A Quiet Power Grab in Tallahassee
Governor Ron DeSantis dropped a bombshell on April 9, 2025, unveiling his latest picks for the South Florida Water Management District. Thomas Hurley, Robert Spottswood Jr., and Charlette Roman now hold the keys to a region where water isn’t just a resource, it’s survival. On the surface, it’s business as usual, appointments dressed up with resumes touting corporate success and military service. But peel back the layers, and what emerges is a stark reality: these choices signal a troubling consolidation of power, one that prioritizes profit over people and leaves Florida’s fragile ecosystems dangling by a thread.
This isn’t about qualifications alone. Hurley runs Becker Holding Corporation, a heavyweight in agriculture and energy, while Spottswood juggles leadership roles across real estate and construction firms. Roman, a retired Army veteran, brings a public service record but little direct experience in environmental stewardship. Together, they’re tasked with overseeing a district facing rising seas, dwindling freshwater, and a $3.5 billion Everglades restoration effort that’s already strapped for cash. The question isn’t whether they’re capable, it’s whose interests they’ll serve when the inevitable trade-offs come.
For Floridians watching their backyards flood and their tap water turn murky, this feels less like governance and more like a stacked deck. DeSantis’ move reflects a broader pattern, one where centralized authority trumps accountability. With the Florida Senate’s confirmation looming, the stakes couldn’t be higher. South Florida’s future hinges on whether these appointees will fight for its people or bow to the governor’s agenda.

DATASET SECTION
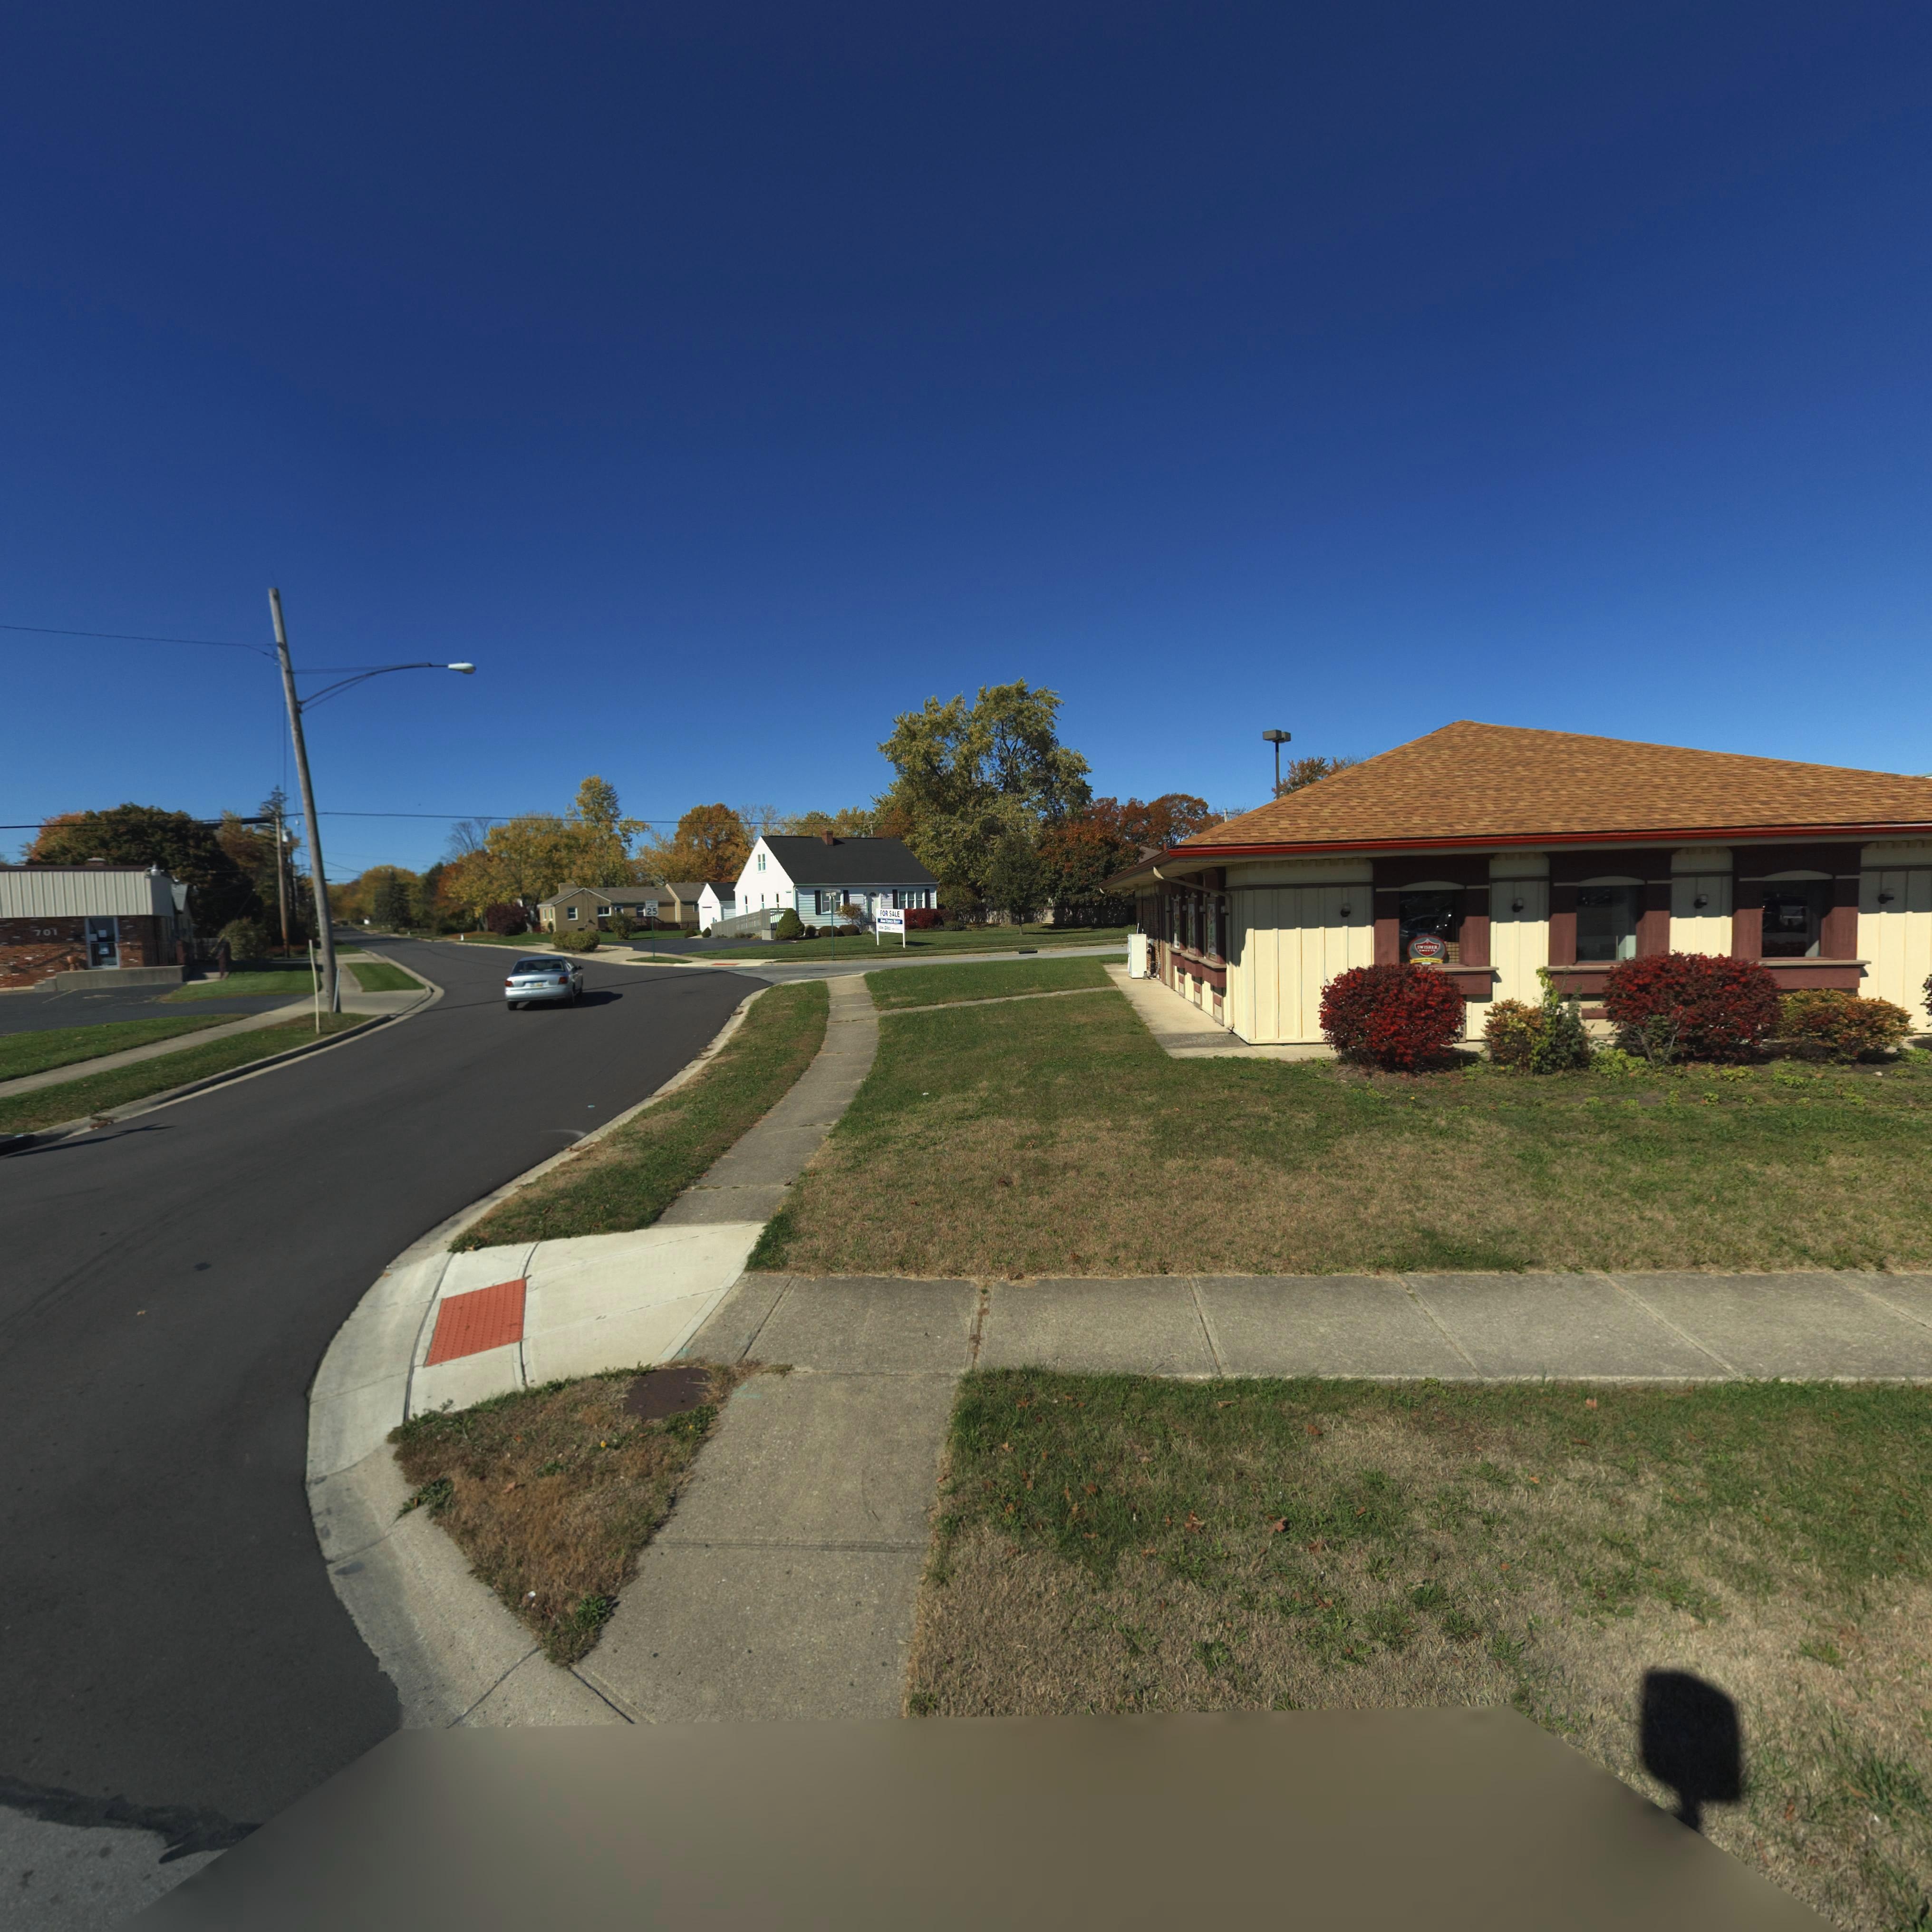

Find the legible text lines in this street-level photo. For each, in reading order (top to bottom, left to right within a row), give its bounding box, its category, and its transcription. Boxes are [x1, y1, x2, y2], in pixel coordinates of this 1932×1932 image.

[32, 928, 58, 937] StreetNumber: 701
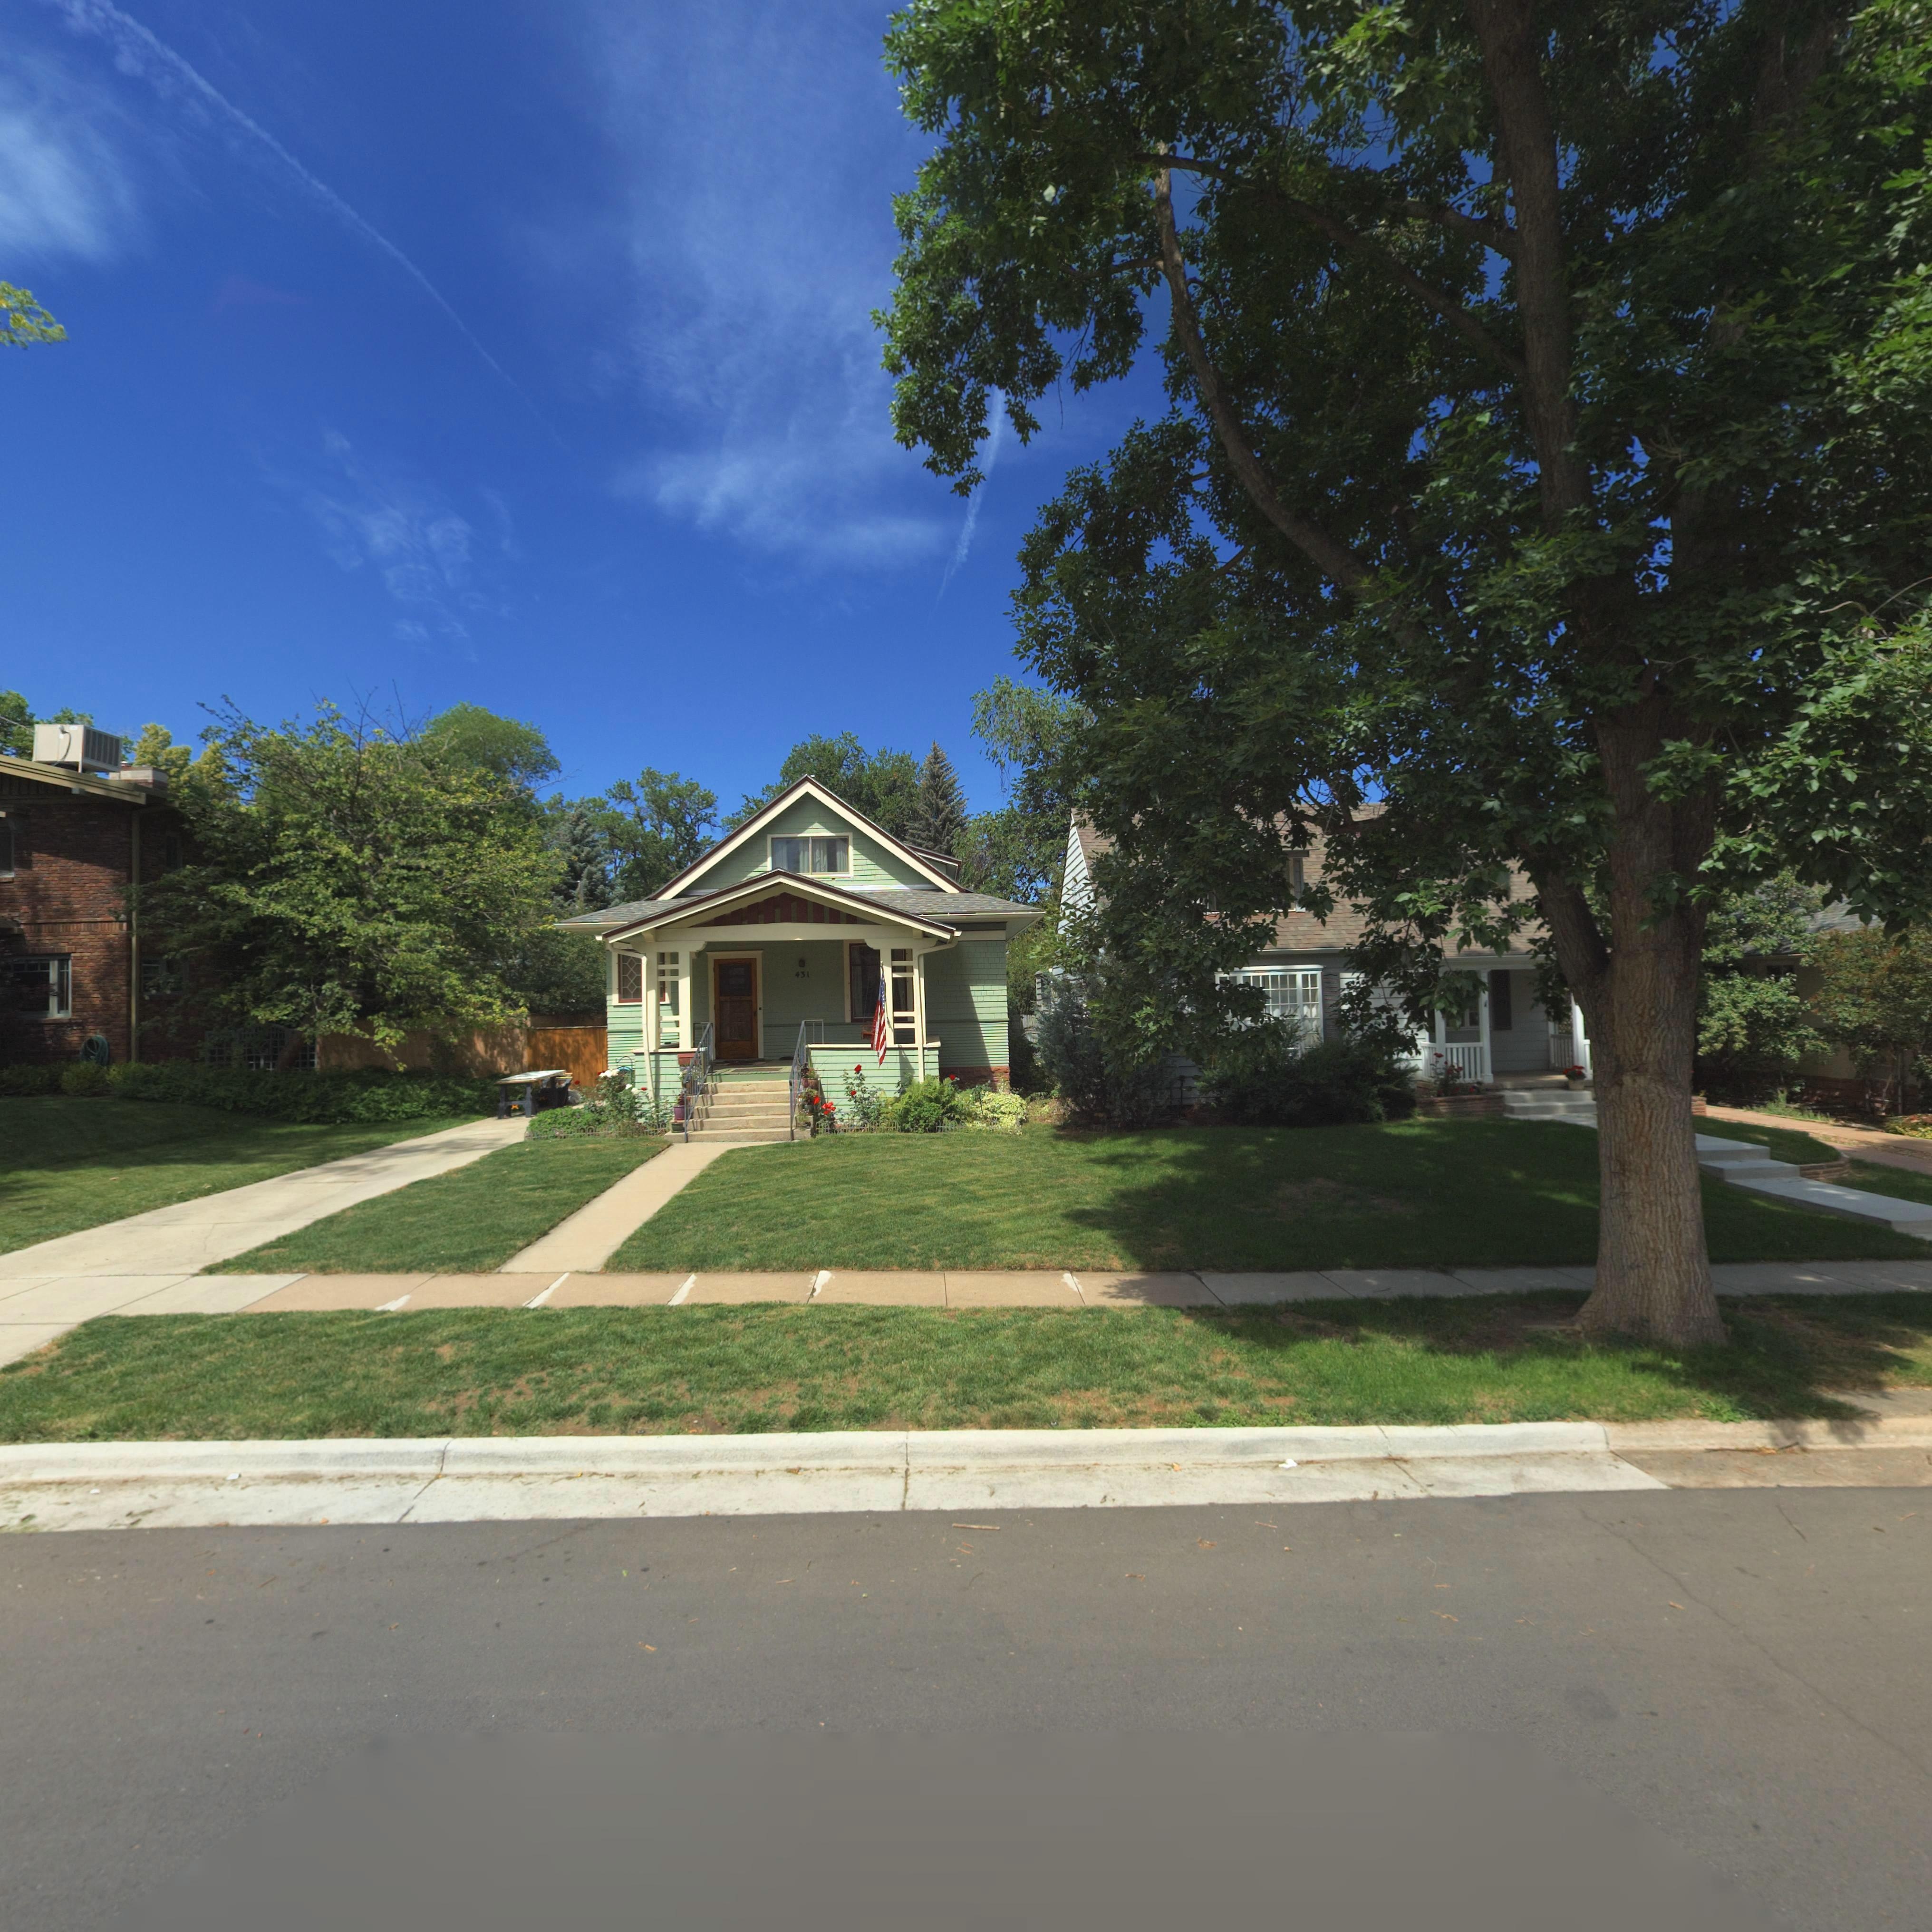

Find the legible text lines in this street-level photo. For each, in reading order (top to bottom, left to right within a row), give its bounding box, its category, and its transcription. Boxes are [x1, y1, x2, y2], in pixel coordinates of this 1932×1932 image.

[794, 970, 809, 977] StreetNumber: 431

DIRECTIONS
(A) Please reproduce the passage of the water district piece from "For Floridians watching" to "the governor’s agenda.".
(B) For each statement, say yes or no according to the water district piece, and quote the words that decide it. (i) The appointments were announced in April 2025. (ii) Charlette Roman has extensive experience in environmental stewardship. (iii) The Florida Senate has already confirmed the appointees.
The lines have nothing to do with the text.

SOLUTIONS TO THE TASKS
(A)
For Floridians watching their backyards flood and their tap water turn murky, this feels less like governance and more like a stacked deck. DeSantis’ move reflects a broader pattern, one where centralized authority trumps accountability. With the Florida Senate’s confirmation looming, the stakes couldn’t be higher. South Florida’s future hinges on whether these appointees will fight for its people or bow to the governor’s agenda.

(B)
(i) Yes: "Governor Ron DeSantis dropped a bombshell on April 9, 2025"
(ii) No: "little direct experience in environmental stewardship"
(iii) No: "With the Florida Senate’s confirmation looming"